In this case study, we describe a patient with AML and SARS-CoV-2 infection. Bearing in mind that the patient’s medical history was negative for any hematologic disease, his progressive condition was initially attributed to COVID-19 and all medical efforts were focused on the management of the viral infection and its complications. In this context, no PB smear evaluation was performed after admission and the lab results were attributed only to COVID-19. Only when molecular analyses for SARS-CoV-2 in blood and stools became negative and anti-SARS-CoV-2 IgG antibodies were detected in the patient’s serum, a bone marrow aspiration was performed; nevertheless, even at that time, the initial assessment involved only infectious complications of SARS-CoV-2 infection. However, AML was diagnosed that clearly justifies the bad progression and outcome of the patient.

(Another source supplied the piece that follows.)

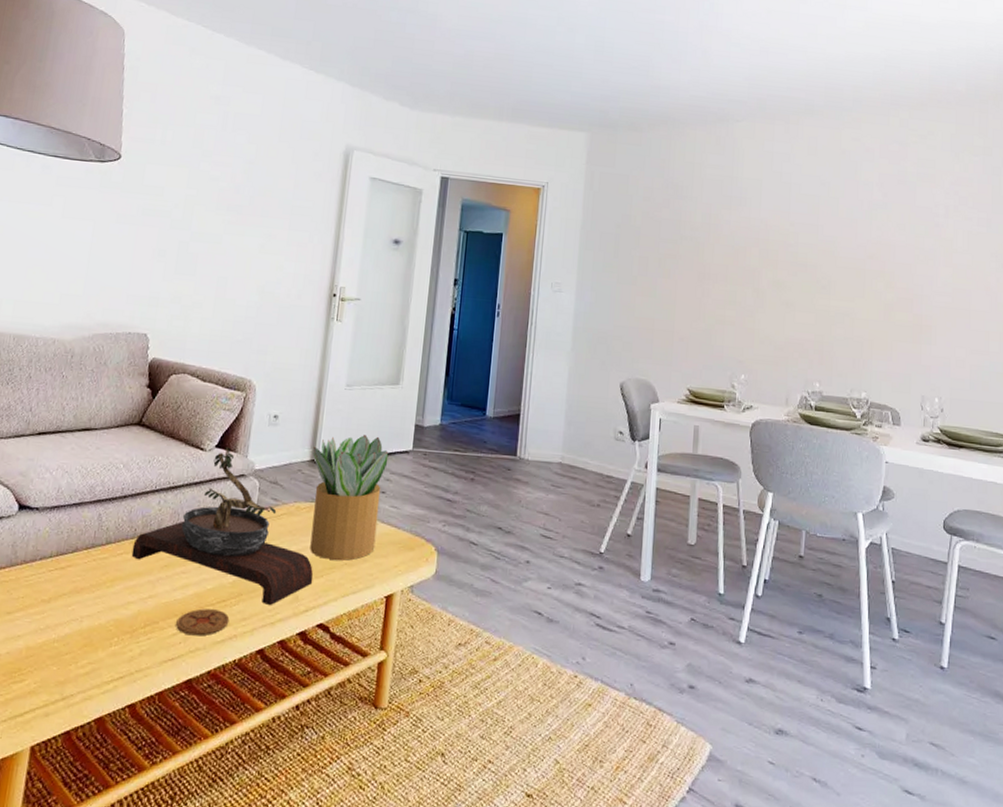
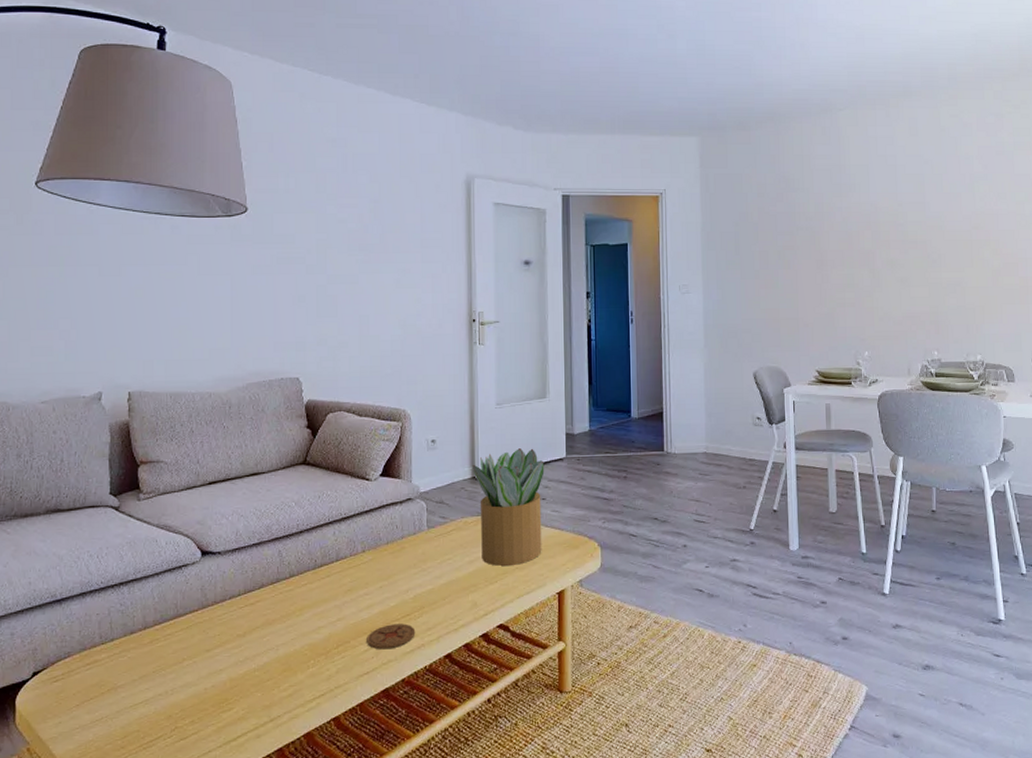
bonsai tree: present [131,446,313,606] -> none [315,474,489,615]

As described above, our patient received tocilizumab for the management of CRS, but he developed severe fungal and bacterial infections. It is worthy of note that the patient received the aforementioned medication in April and May 2020, while the recent guidelines for the management of COVID-19 patients suggest that the administration of tocilizumab should be avoided in patients with a platelet count below 50.000/mL (March 2021, https://www.covid19treatmentguidelines.nih.gov/statement-on-tocilizumab/). Moreover, recent studies have shown that although tocilizumab is effective in the management of CRS, reducing the mortality rate of COVID-19 patients, its administration is related to remarkable adverse events, including bacterial infections [12,13]. Thus, we could not exclude the possibility that the administration of tocilizumab may aggravate the immunosuppression of the underlying primary disease, resulting in the patient’s poor outcome.

As mentioned above, there are a few reports in the literature describing similar patients with undiagnosed acute leukemia and COVID-19 [8,9]. Although the diagnosis of leukemia, in the aforementioned studies, was performed earlier than our case, the prognosis of patients was also poor. This is in accordance with recent multicenter studies reporting that cancer patients have been affected by COVID-19 during the pandemic in a rather similar incidence to the general population; however, the outcome of SARS-CoV-2 infection is significantly worse in patients with hematologic malignancies [14,15].

Conclusions

The patient presented herein, suffered from a persistent COVID-19 infection. However, we suggest that leukemia, perplexed by COVID-19, was the main causative of patient’s bad outcome. Our case further supports the notion, that in all cases of a persistent and/or complicated infection, even during pandemics, the presence of an underlying hematologic malignancy should always be taken into consideration.